Make no mistake, I started this process almost a month ago,  The first day, I got the first octave, from middle C, in tune with itself.  The second day, I retuned the first octave (slightly flat, but not terrible), and moved to the next upper octave.  The third day, well, I threw caution to the wind and (re)tuned all the way to the top of the keyboard.

The interesting thing, to me anyway, was that the farther I got away from middle C, the more out of tune things got.  I would have assumed - and I'd love for someone to educate me on this - that the lighter the strings got, the less tension they would produce, and the more in tune they would actually be.  Not so, at least on this piano.

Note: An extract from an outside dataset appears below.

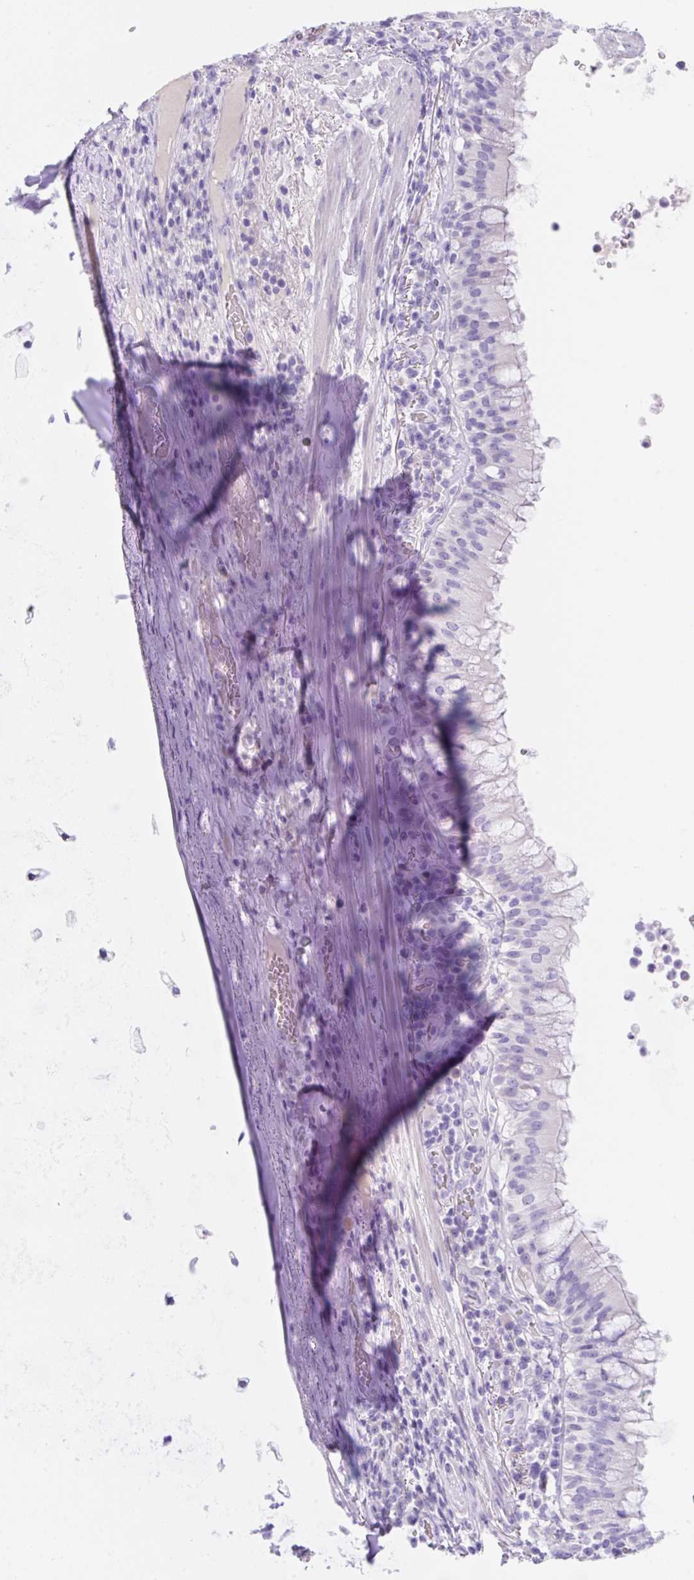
{"staining": {"intensity": "negative", "quantity": "none", "location": "none"}, "tissue": "bronchus", "cell_type": "Respiratory epithelial cells", "image_type": "normal", "snomed": [{"axis": "morphology", "description": "Normal tissue, NOS"}, {"axis": "topography", "description": "Cartilage tissue"}, {"axis": "topography", "description": "Bronchus"}], "caption": "There is no significant expression in respiratory epithelial cells of bronchus. (DAB (3,3'-diaminobenzidine) IHC, high magnification).", "gene": "KLK8", "patient": {"sex": "male", "age": 56}}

The one thing that did not surprise me was that, the higher in pitch I got - the harder it was to tell whether it was actually in tune or whether I could just not differentiate the tones at that high a pitch as I could at the lower ones.  I'm assuming that this is where the true master piano tuners are differentiated from the novices.

I was pleased to find out that, after I had tuned the upper half of the piano to itself (that would be middle C is really middle G) and then went away for a long weekend (to San Francisco, but that's another story) it was still essentially in tune with itself when I got back.

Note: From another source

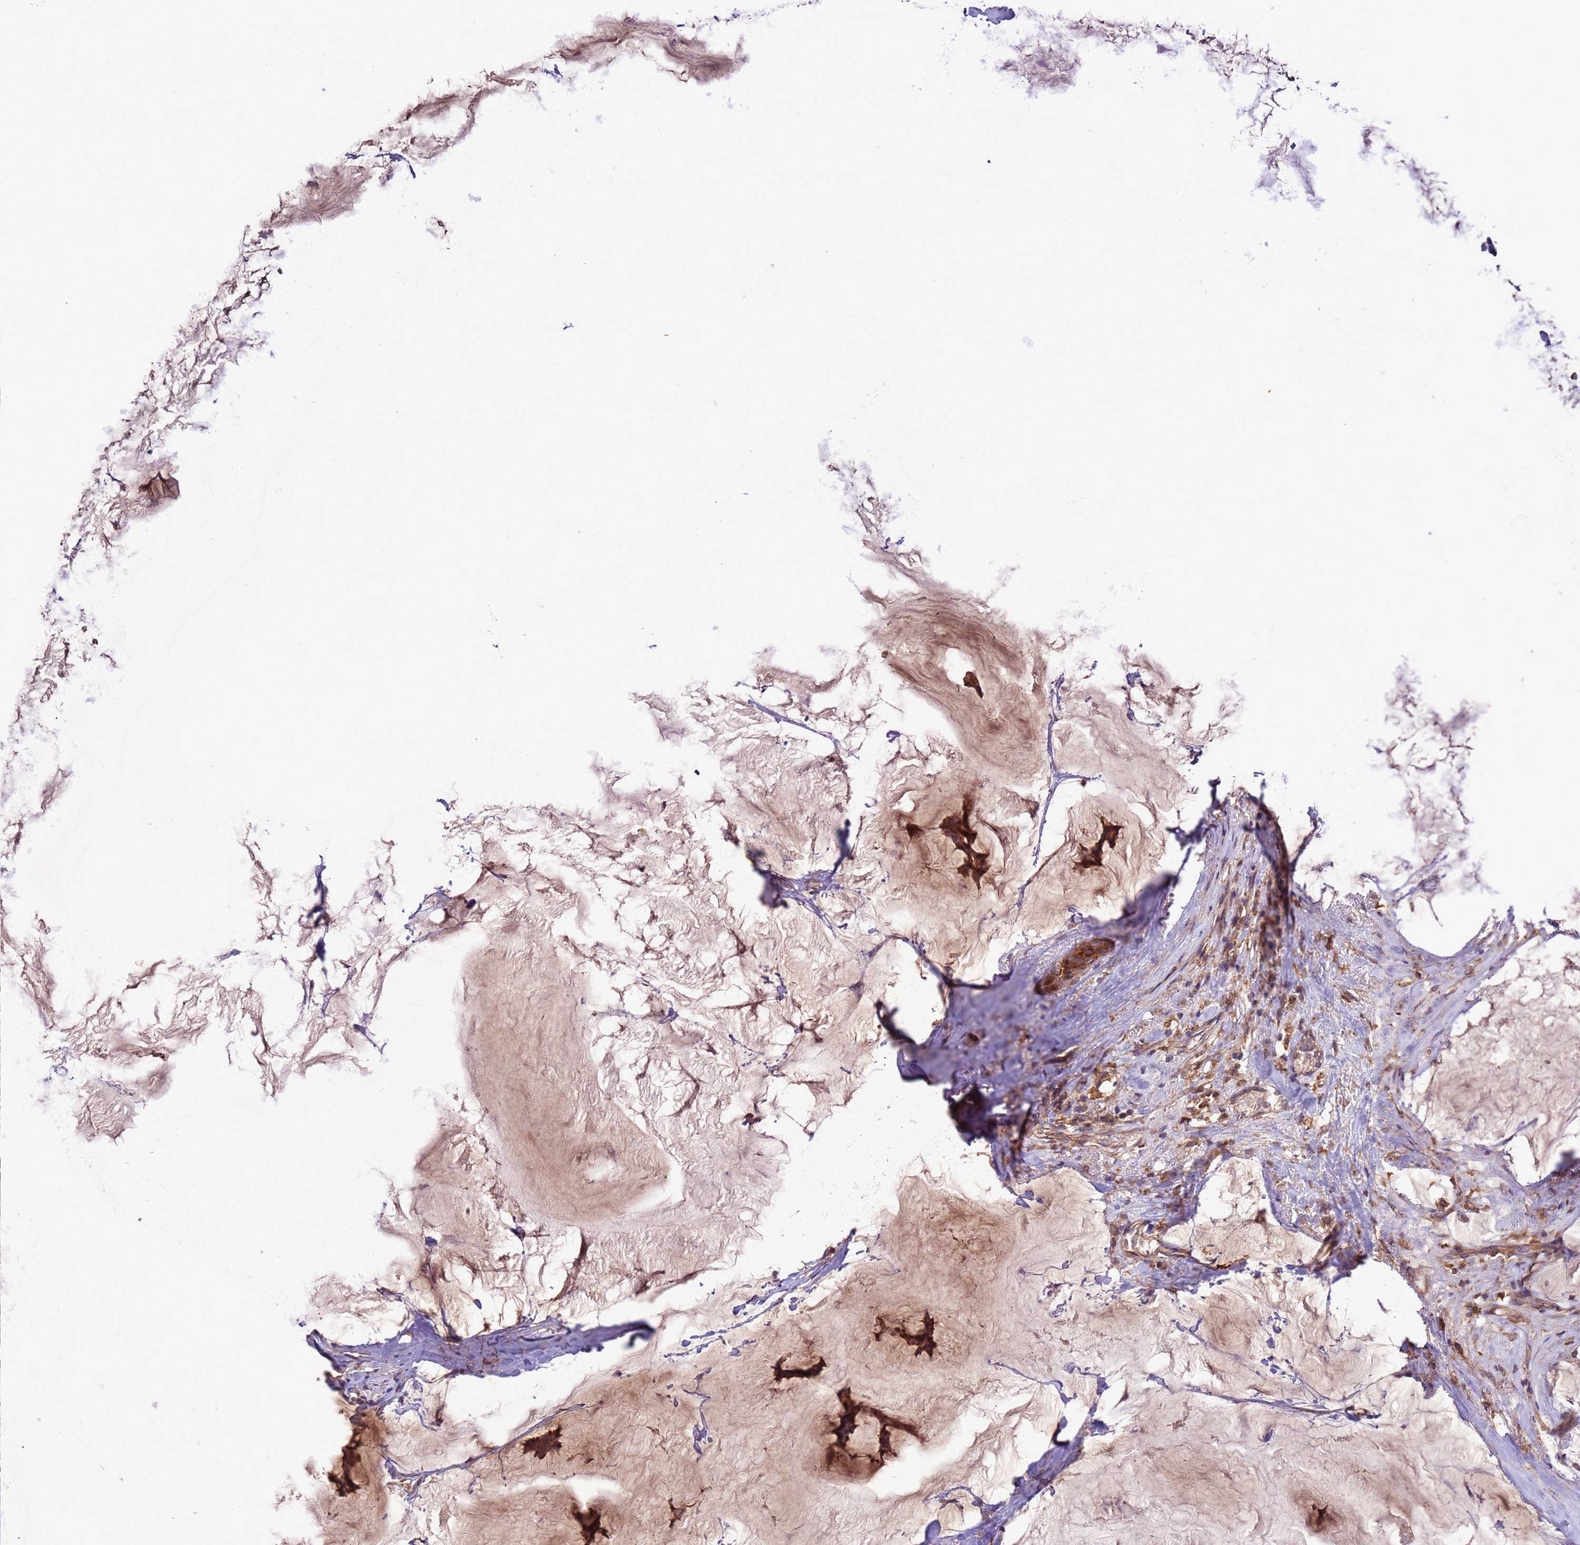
{"staining": {"intensity": "strong", "quantity": ">75%", "location": "cytoplasmic/membranous"}, "tissue": "breast cancer", "cell_type": "Tumor cells", "image_type": "cancer", "snomed": [{"axis": "morphology", "description": "Duct carcinoma"}, {"axis": "topography", "description": "Breast"}], "caption": "Immunohistochemical staining of breast cancer displays high levels of strong cytoplasmic/membranous staining in about >75% of tumor cells. Nuclei are stained in blue.", "gene": "ARHGAP12", "patient": {"sex": "female", "age": 93}}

That's when I started on the lower octaves.  Interestingly, to me anyway, the lower octaves were far less out of tune with the piano (G) than the upper octaves.  Given the size of the strings and the general tension, I would have originally bet that these strings would have been WAY worse than the upper strings.

But, as with the upper strings, the lower I went, the harder it became to differentiate between the tones by ear.  And, of course, at both ends of the scale, the chromatic tunic became more or more useless the farther you went.

So, I'm going to have to develop an upper/lower ear to do this.  I know that - at some point - the chromatic tuner will help me at the middle C range and then I'm on my own, tuning each octave to the last.  I've already experienced that at each end of the range, and I have to say it's interesting to have to rely on my ear and vibrations rather than technology.  I'm not sure I've done that since my late teens...

At this point in time, I have the entire piano tuned, more or less, so that middle C is really middle G and everything else is more or less (I'm still learning) in tune with that.

And THAT means I can now walk by the piano, hit a C chord (really G - but if it sounds in tune, I don't really care) or whatever strikes my fancy, and it does not make me cringe, cry, or want to just blow torch the whole thing.

And that, in the final analysis, has got to be worth something - even if it doesn't last forever.  That remains to be seen...  At this point. I'm encouraged.